## What you need to do
- 1) Quote the pocket computer project log word for word, starting at "October 2025" and ending at "features to come.".
- 2) Answer these questions from the pocket computer project log:
(a) What hardware did the custom OS start running on in October 2025?
(b) What price does the December 2025 entry give for the chip?
(c) What did the graphics rendering libraries in the custom C operating system entry skip?
- 3) Pick up the pocket computer project log after its last sentence and keep writing it.

## Selected passage
——————————
Arduino Pocket Computer

I make a simple arduino touch screen pocket computer. It has text, buttons, wifi, GPS, but it is very limited in capabilities due to super super super tiny CPU and RAM.

January 2025

Custom C Operating System

I spent months writing a new custom OS that would run on both microcontrollers and desktop computers entirely in C. I built some very advanced standard libraries or frameworks to handle bridging thousands of modern functions and data structures to run on a blank microcontroller or linux kernel desktop. This project spanned months and even ended with me writing my own graphics rendering libraries to skip the GPU and draw UI elements using only a CPU.

October 2025

Started Making Super Magical Pocket Computer

This is when I started writing my custom OS to run on ESP32S3 hardware. I purchased many different electronic components, from LCDs of different sizes to many developer boards for chips to make a custom PCB.

December 2025

Very Advanced OS

By this time, I am blown away by the extreme power of my ESP32S3, a $3 chip. I turned this into a full 2001 laptop computer. It's even better than any Palm OS or Windows Mobile device I have ever used. This thing feels as good as a 2007 iPhone without a GPU. It doesn't have a web browser, but I have made many super pretty user interface apps with thousands of features to come.
——————————
## Data
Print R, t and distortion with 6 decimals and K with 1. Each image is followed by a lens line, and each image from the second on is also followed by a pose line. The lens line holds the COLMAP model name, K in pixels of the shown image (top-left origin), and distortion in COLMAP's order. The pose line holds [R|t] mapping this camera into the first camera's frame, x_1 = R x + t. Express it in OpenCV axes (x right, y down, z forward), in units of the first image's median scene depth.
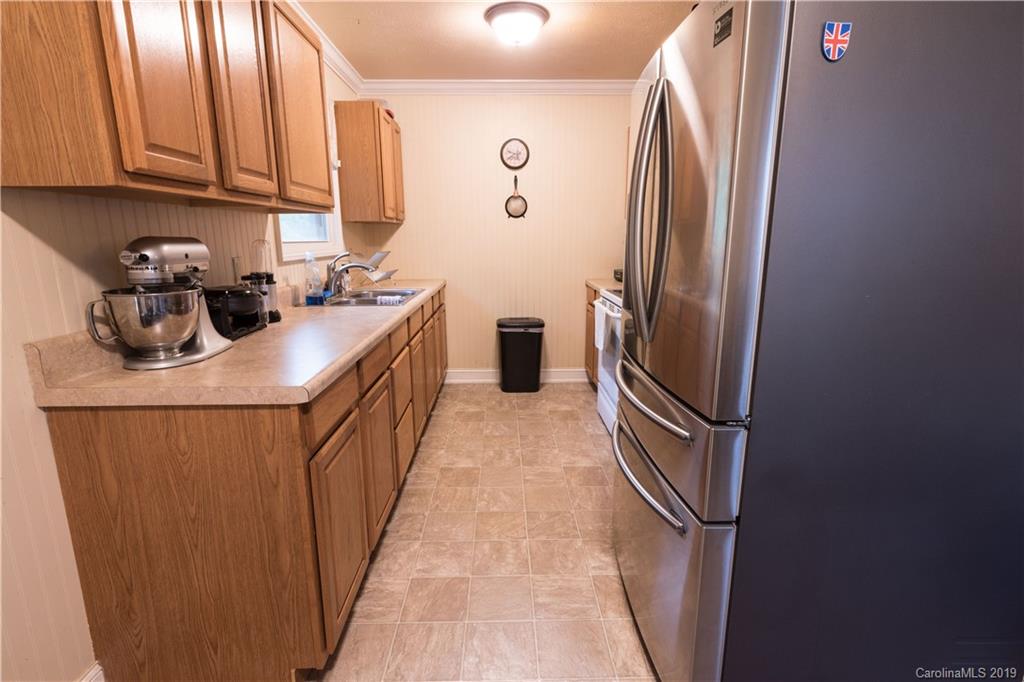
lens RADIAL K [[499.8, 0, 517.0], [0, 499.8, 341.9], [0, 0, 1]] dist [0.000540, -0.000024]
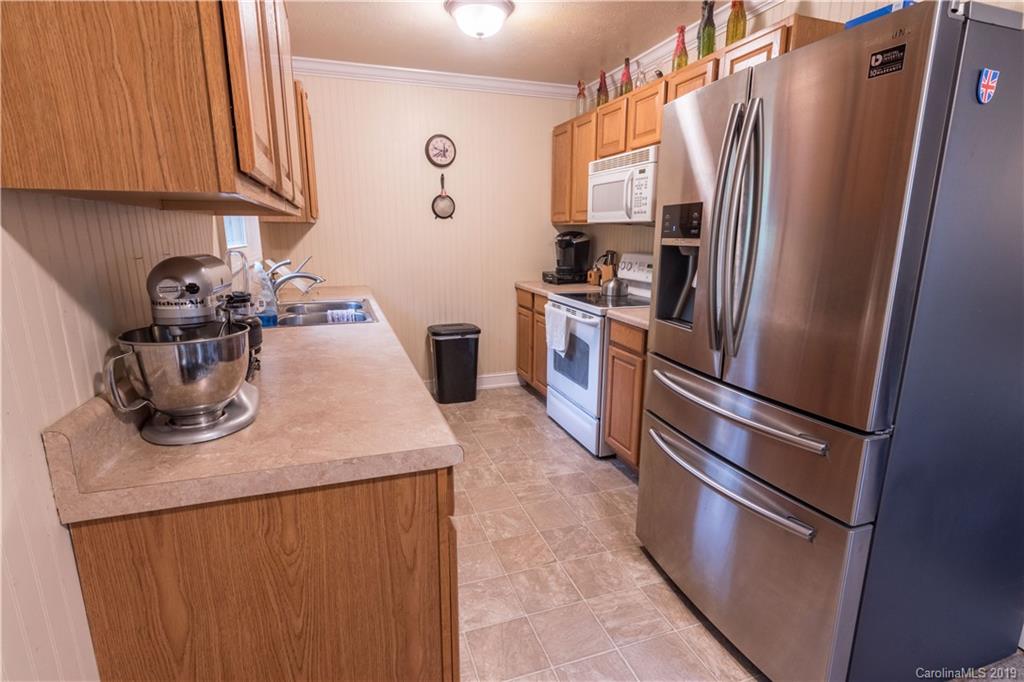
——————————
## Exercise results
- 1)
October 2025

Started Making Super Magical Pocket Computer

This is when I started writing my custom OS to run on ESP32S3 hardware. I purchased many different electronic components, from LCDs of different sizes to many developer boards for chips to make a custom PCB.

December 2025

Very Advanced OS

By this time, I am blown away by the extreme power of my ESP32S3, a $3 chip. I turned this into a full 2001 laptop computer. It's even better than any Palm OS or Windows Mobile device I have ever used. This thing feels as good as a 2007 iPhone without a GPU. It doesn't have a web browser, but I have made many super pretty user interface apps with thousands of features to come.

- 2)
(a) ESP32S3 hardware
(b) $3
(c) The GPU

- 3)
March 2026

New Prototypes

I have an ESP32-S3 240MHz dual core 8MB SRAM prototype that runs C code and my custom FreeOS system written in C with Objective CC and CPUGraphics. I tried to make a custom PCB for this, and it booted my system but there were a few issues on the PCB with the display backlight. That was only the 2nd pcb I ever made. Before my pcb came in, I also made a Rockchip RV1106 1.2GHz 256MB SDRAM Linux device prototype. It runs my FreeOS system written in C on top of the linux kernel and allows FreeOS apps to be written in C, Swift, and C#. My FreeOS system also runs as a program on any linux desktop to act as a FreeOS Simulator for FreeOS App Development. Both the ESP32-S3 and RV1106 make a powerful smartphone for under $10. Neither has a GPU (a GPU is a huge percent of the cost of a pocket computer compared to its other components). Both of these pocket computers have CPU Graphics and are powered by my CPUGraphics C Framework. I made my own custom linux mobile desktop environment software. FreeOS is very advanced and the same source files have makefiles to compile for both ESP32 and Linux kernels. I plan to make a custom pcb for the RV1106 board eventually.